Seconda giornata di F6 senza gli azzurri in campo. Parlando di Final 6, lo spettacolo è assicurato anche senza la nostra Nazionale. Siamo ad un crocevia importante per questo mondiale, tra chi cerca di assaporare il gusto di una medaglia e chi fa le valigie. Nella pool I sfida stellare tra gli USA del neo modenese Christenson e la campionessa d’Europa Russia. Nella serata piemontese, la Polonia (campione del Mondo in carica) si è trovata davanti la grande Serbia.

Vediamo come è andata.

POOL I: USA-RUSSIA 3-0 (25-22, 25-23, 25-23)

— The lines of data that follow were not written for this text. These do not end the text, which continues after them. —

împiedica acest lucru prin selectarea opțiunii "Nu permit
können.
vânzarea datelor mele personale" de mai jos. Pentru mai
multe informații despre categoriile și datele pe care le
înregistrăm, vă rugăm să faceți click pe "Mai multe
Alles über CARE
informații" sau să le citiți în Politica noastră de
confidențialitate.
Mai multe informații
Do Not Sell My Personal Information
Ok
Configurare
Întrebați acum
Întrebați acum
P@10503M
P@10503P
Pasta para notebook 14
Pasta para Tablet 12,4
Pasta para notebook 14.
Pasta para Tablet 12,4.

E’ la sfida tra Est e Ovest del mondo, da secoli lontane economicamente, politicamente e oggi nemiche sotto la mole di Torino. Entrambe candidate per l’oro, attenzione ai russi pronti a siglare il terzo sigillo consecutivo (Europei, Nations League).

Nel 2018: quarto scontro: nel Mondiale (3-1), in Nations League (0-3, 0-3)

Andrea Pincelli

È ufficialmente eliminata la Russia dei giganti. Cade sotto i colpi di Sander (15 pt) e Russell (17 pt). Nel primo set la parità dura fino al (20-20), poi Anderson e Christenson chiudono per gli americani. Nel secondo parziale ci provano i russi ma Holt piazza l’allungo sul (21-18) e i giochi iniziano a farsi seri. Muserskij e Poletaev ci provano nel terzo e decisivo set ma Russel fa scappare i suoi (16-12). Poletaev e Kliuka accorciano su un USA che chiude il match e manda la Russia fuori dal mondiale. Il Brasile è la prima semifinalista.

Alessia Crespi

POOL J: SERBIA-POLONIA 0-3 (26-28, 26-28, 22-25)

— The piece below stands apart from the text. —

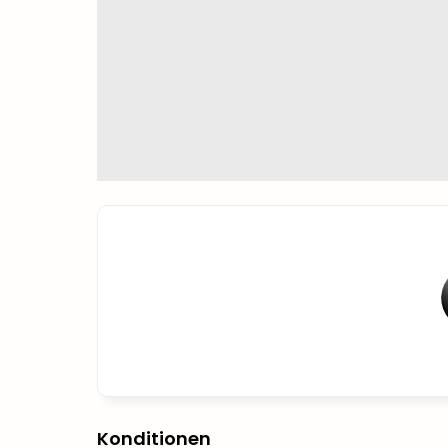
Konditionen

I Campioni del mondo non vogliono abbandonare il trono, dall’altra parte della rete una rivale storica. I balcanici degli ‘italiani’ Atanasijevic, Kovacevic, Podrascanin e Lisinac vogliono stupire il mondo. I polacchi sono sempre lì, pronti a giocarsi tutto con la maturità dei detentori.

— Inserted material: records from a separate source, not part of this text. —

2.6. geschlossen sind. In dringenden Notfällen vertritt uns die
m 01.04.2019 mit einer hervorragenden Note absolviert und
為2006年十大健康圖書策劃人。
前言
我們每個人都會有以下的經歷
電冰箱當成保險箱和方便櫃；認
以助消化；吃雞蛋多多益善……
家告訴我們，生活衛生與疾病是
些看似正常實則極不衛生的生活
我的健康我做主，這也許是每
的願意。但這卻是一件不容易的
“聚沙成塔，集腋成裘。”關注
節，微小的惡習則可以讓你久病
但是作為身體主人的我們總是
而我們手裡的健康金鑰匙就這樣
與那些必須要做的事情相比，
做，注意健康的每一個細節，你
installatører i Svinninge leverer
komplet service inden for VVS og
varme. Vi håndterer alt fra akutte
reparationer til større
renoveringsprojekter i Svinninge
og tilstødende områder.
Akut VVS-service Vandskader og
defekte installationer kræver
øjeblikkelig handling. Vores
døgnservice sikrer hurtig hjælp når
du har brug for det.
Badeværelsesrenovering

Nel 2018: terzo scontro: nel Mondiale (3-0), in Nations League (0-3)

Partono a razzo i serbi con Kovacevic (11-9). Il servizio dei balcanici inizia a mostrare problemi e Nowakowski piazza la rimonta. Bieniek trova l’assurdo pareggio (21-21). Szalpuk porta avanti la Polonia. I campioni del mondo partono a mille con Kubiak (10-12). Il sorpasso serbo è servito con Kovacevic e Atanasijevic. L’Ace di Kurek (25-26) è solo l’antipasto per la chiusura di Kubiak. Polonia ancora a martellare (5-7). Ancora Kurek a marchiare L’allungo finale (20-22), Bieniek chiude per i biancorossi.

Azzurri costretti a distruggere la Polonia domani per sognare la semifinale.